═════ EXTRAIT DE PAGE ═════

Le 29 juin 2014, deux semaines après la prise de de Mossoul, au nord de l’Irak, le chef de l’État islamique (EI) Abu Bakr Al-Baghdadi proclamait le califat dans la grande mosquée Al-Nuri. Un ultimatum enjoignait les chrétiens restés dans la ville à se convertir à l’islam ou à partir en abandonnant leurs biens. Depuis la libération de la ville en 2017, moins de 50 familles sont revenues à Mossoul.

La conquête de Mossoul par les djihadistes, entre le 4 et le 10 juin 2014, a provoqué un exode de chrétiens et de yézidis. Ces jours ont marqué le début d’une période de terreur, qui a profondément changé le profil d’une ville autrefois décrite comme un lieu de coexistence entre communautés religieuses, y compris ce qui est reconnu comme l’une des plus anciennes communautés chrétiennes du monde.

═════ ENREGISTREMENTS FOURNIS ═════

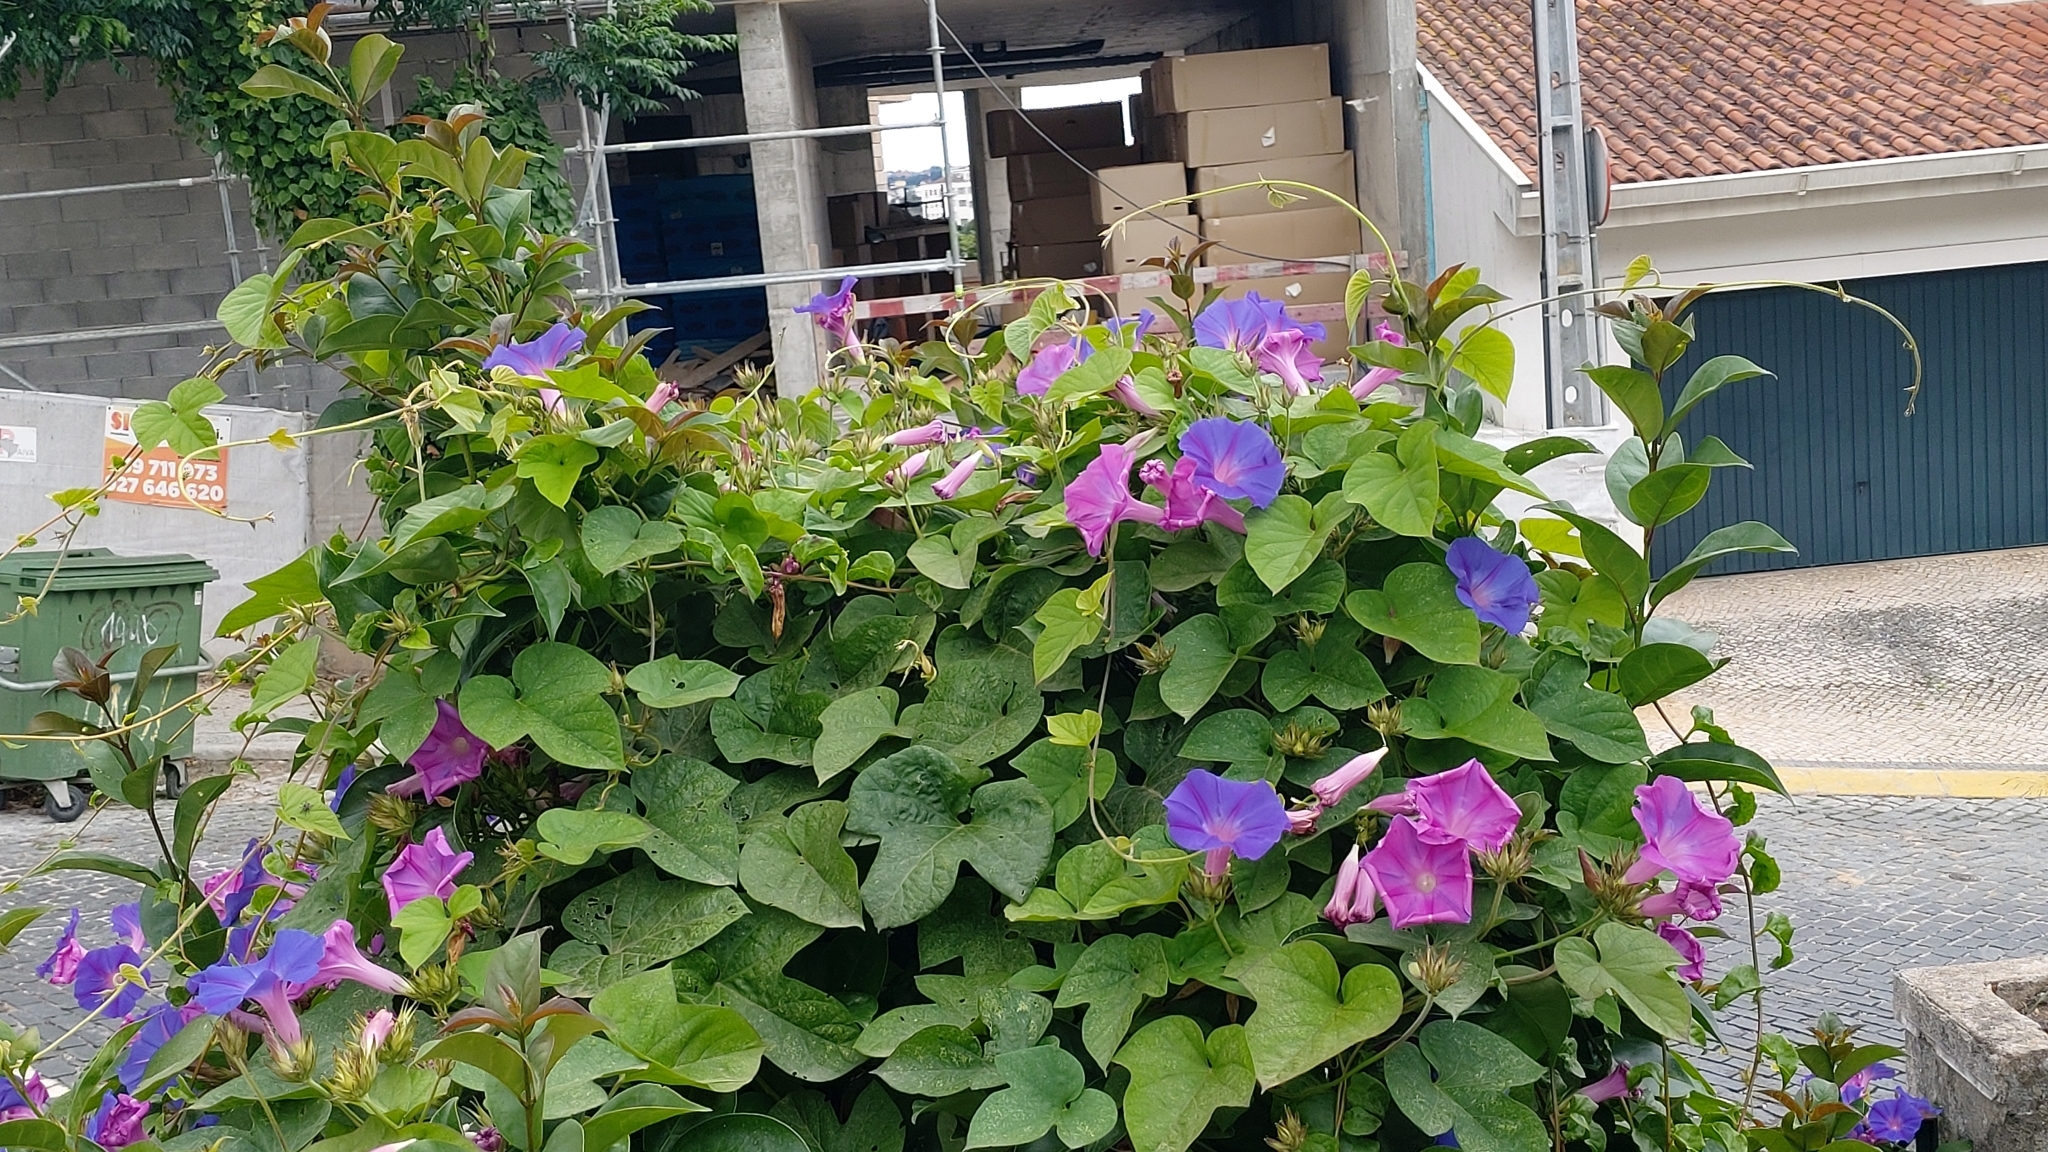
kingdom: Plantae
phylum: Tracheophyta
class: Magnoliopsida
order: Solanales
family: Convolvulaceae
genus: Ipomoea
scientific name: Ipomoea indica
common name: Blue dawnflower
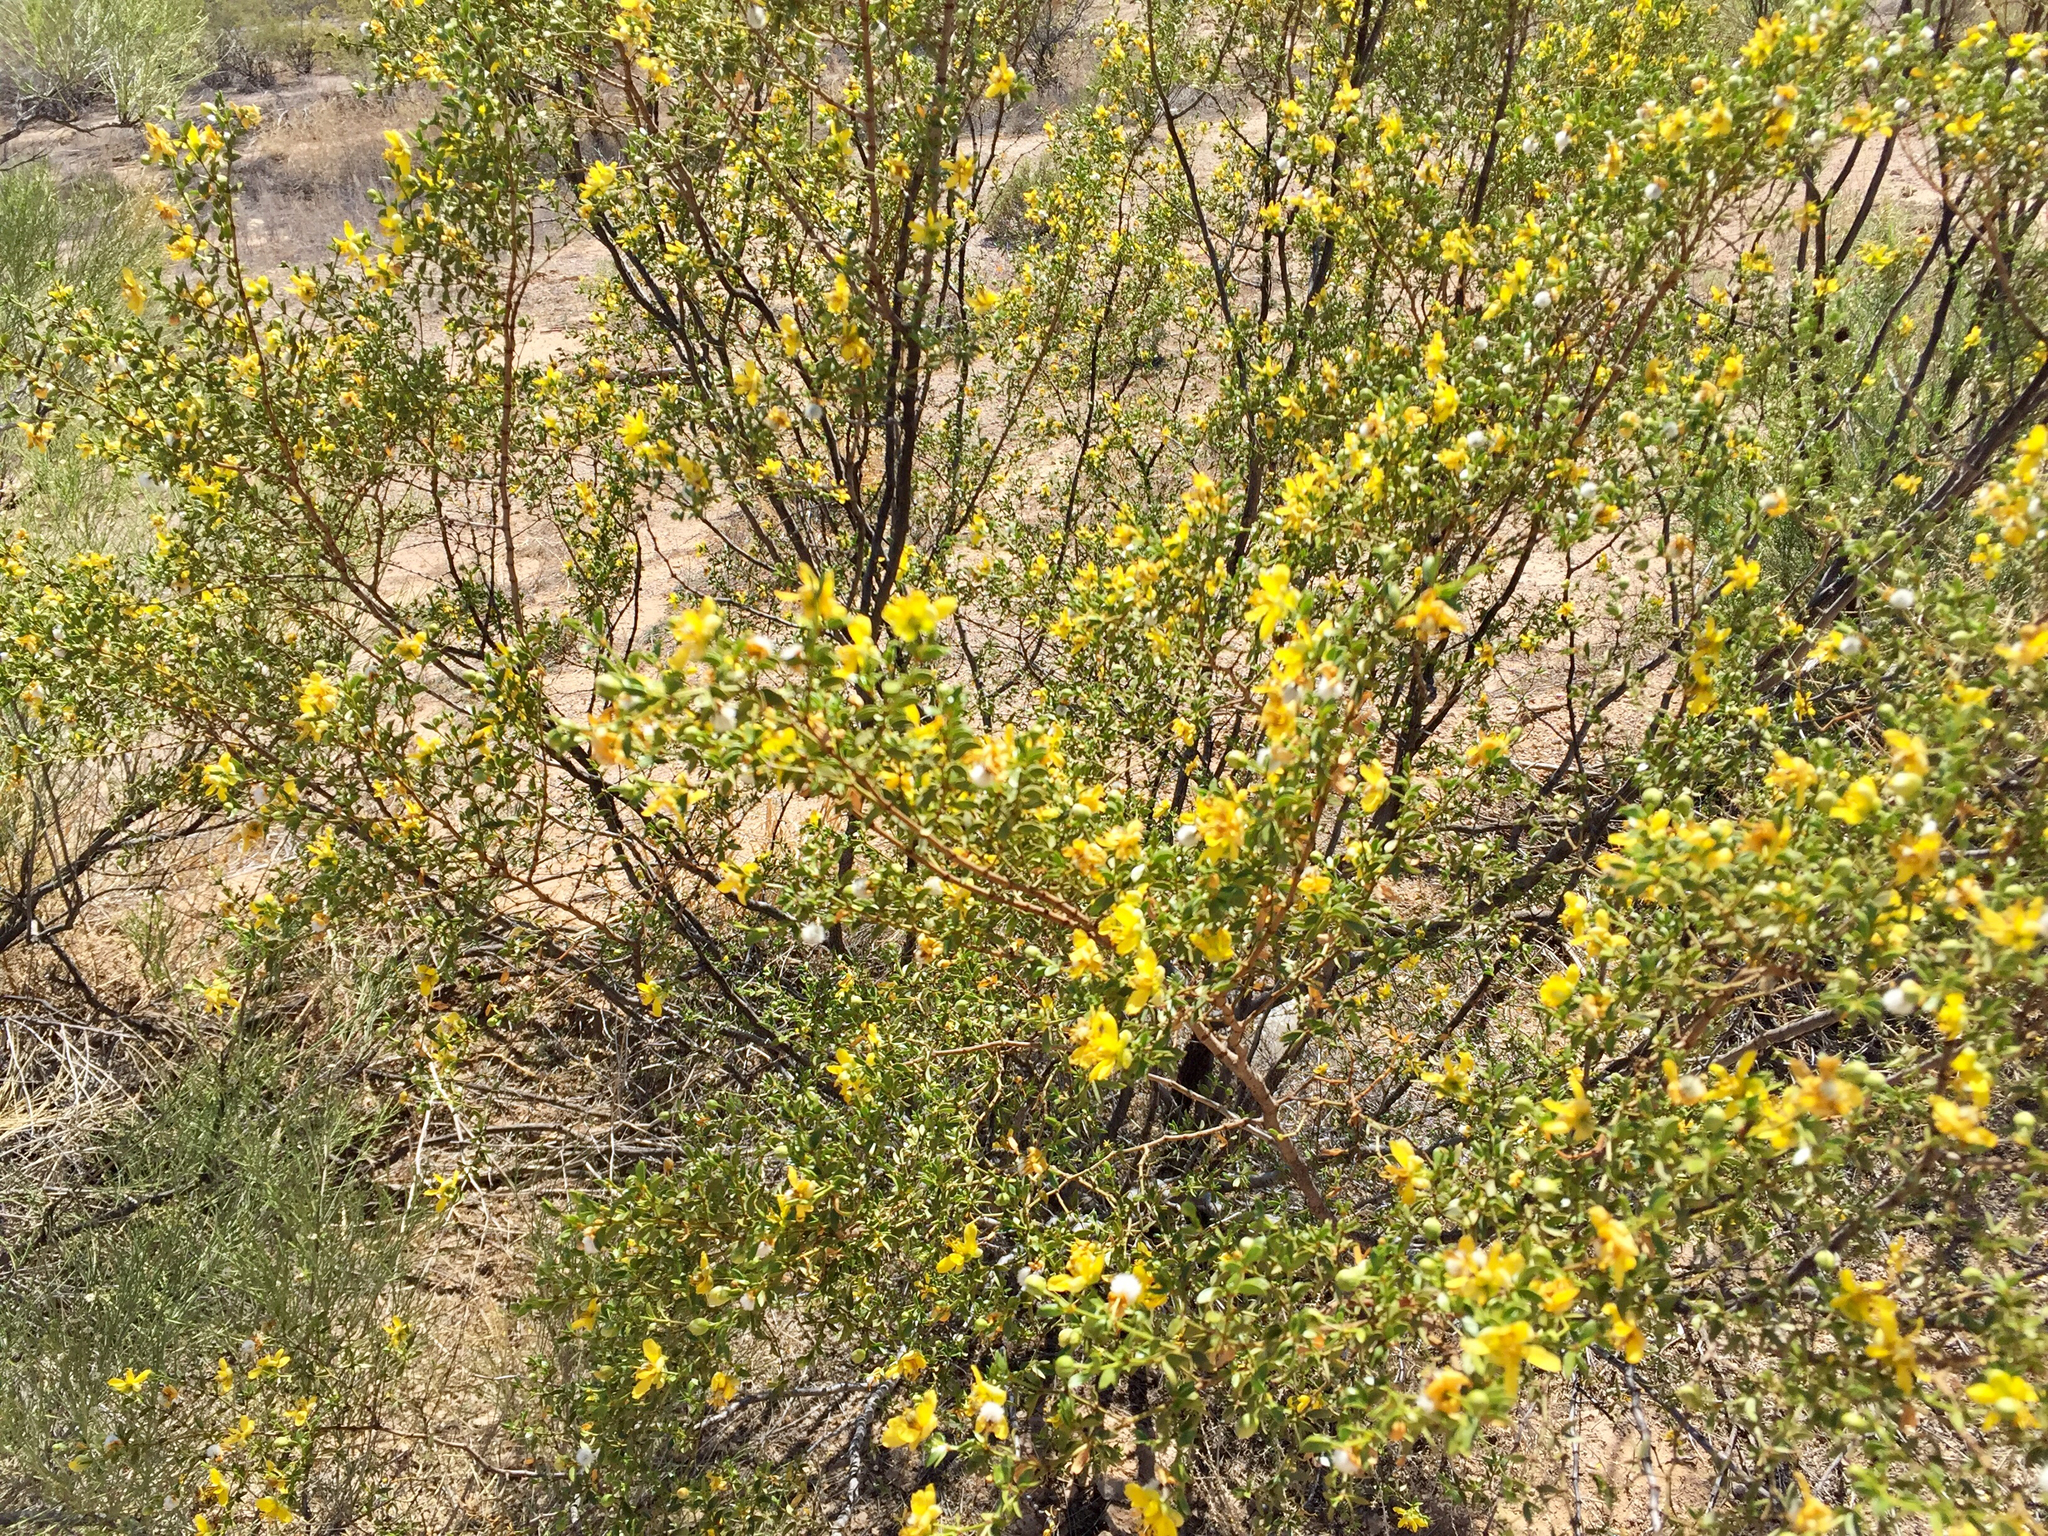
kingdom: Plantae
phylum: Tracheophyta
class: Magnoliopsida
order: Zygophyllales
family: Zygophyllaceae
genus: Larrea
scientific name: Larrea tridentata
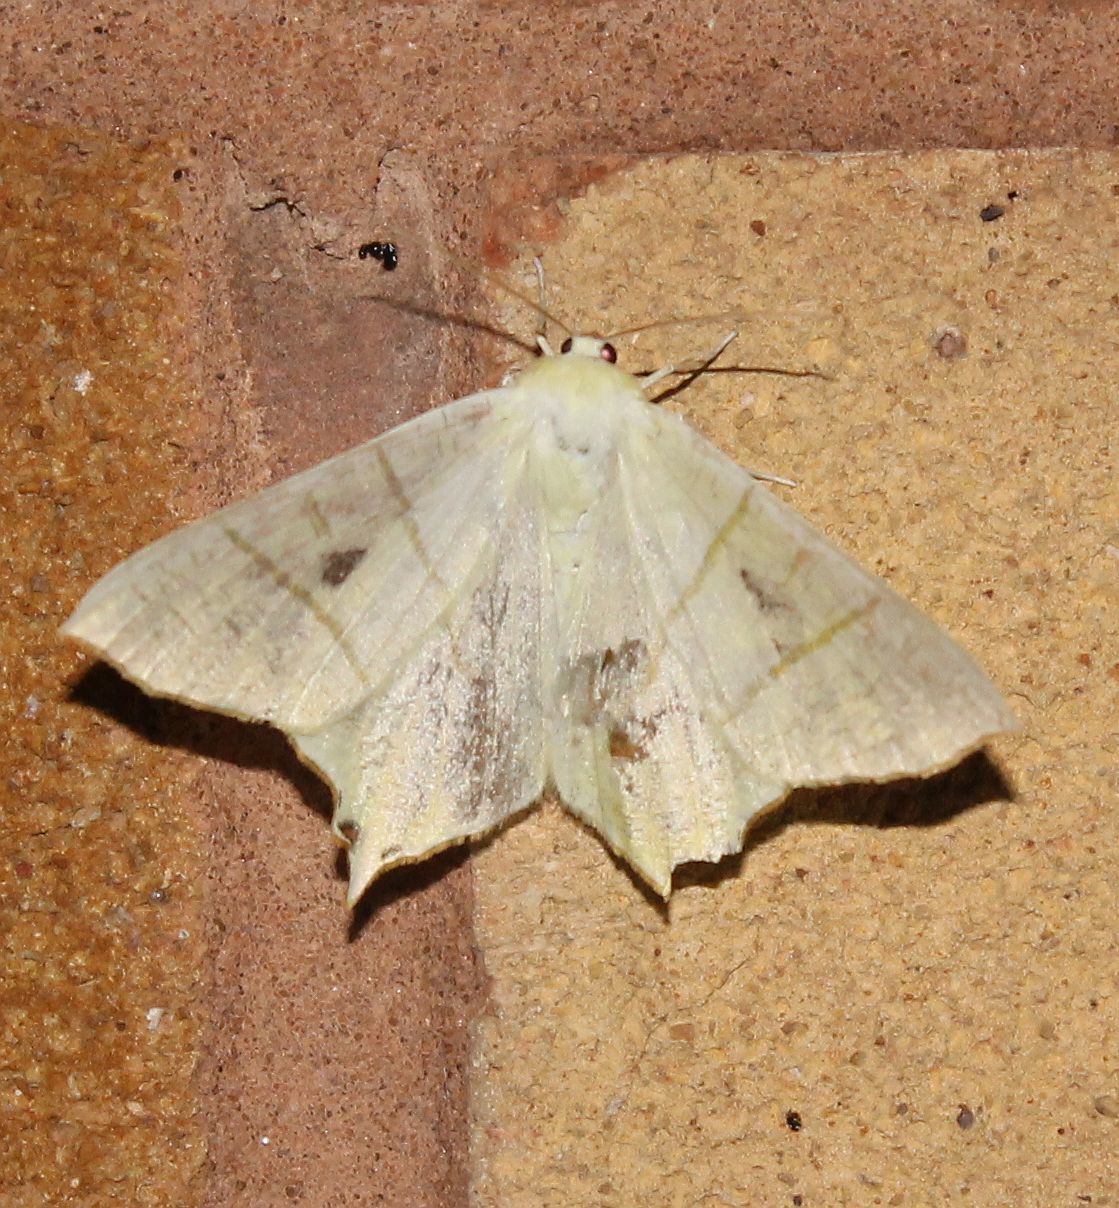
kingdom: Animalia
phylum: Arthropoda
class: Insecta
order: Lepidoptera
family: Geometridae
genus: Ourapteryx
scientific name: Ourapteryx sambucaria
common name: Swallow-tailed moth
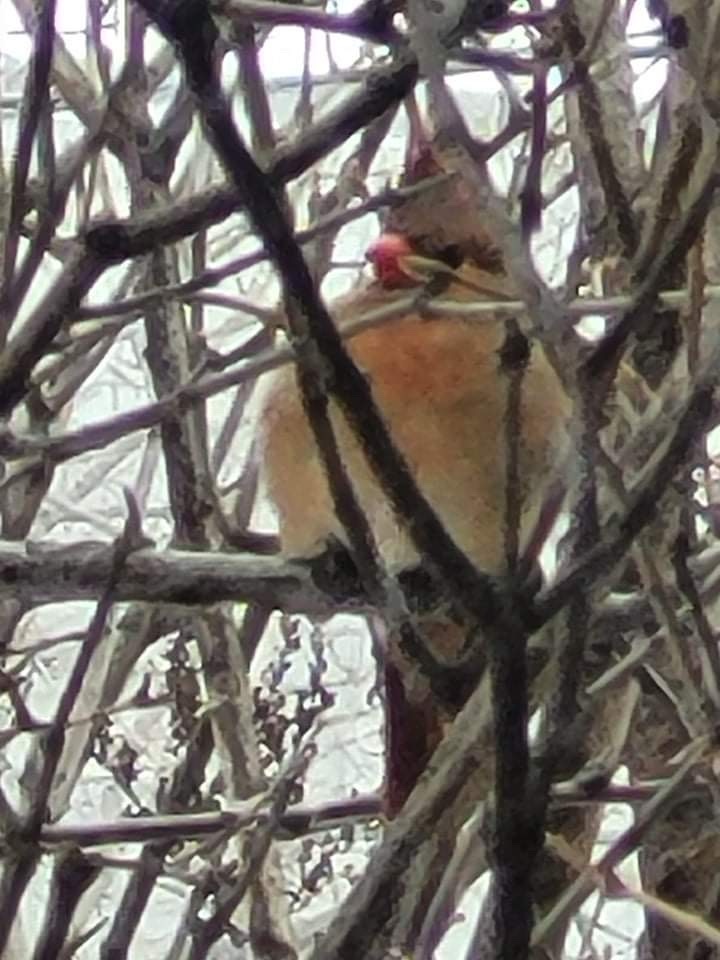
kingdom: Animalia
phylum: Chordata
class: Aves
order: Passeriformes
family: Cardinalidae
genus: Cardinalis
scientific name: Cardinalis cardinalis
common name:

═════

**TRAVAIL DEMANDÉ**
1. Recopiez dans l'extrait sur Mossoul le passage qui va de « Le 29 juin 2014, deux » jusqu'à « revenues à Mossoul. » inclus.
2. D'après l'extrait sur Mossoul, répondez :
(a) Dans quelle mosquée le califat a-t-il été proclamé ?
(b) Entre quelles dates les djihadistes ont-ils conquis la ville ?
(c) Combien de familles sont revenues à Mossoul depuis la libération de 2017 ?
Les enregistrements n'interviennent pas ici.

**RÉPONSES**
1.
Le 29 juin 2014, deux semaines après la prise de de Mossoul, au nord de l’Irak, le chef de l’État islamique (EI) Abu Bakr Al-Baghdadi proclamait le califat dans la grande mosquée Al-Nuri. Un ultimatum enjoignait les chrétiens restés dans la ville à se convertir à l’islam ou à partir en abandonnant leurs biens. Depuis la libération de la ville en 2017, moins de 50 familles sont revenues à Mossoul.

2.
(a) Dans la grande mosquée Al-Nuri.
(b) Entre le 4 et le 10 juin 2014.
(c) Moins de 50 familles.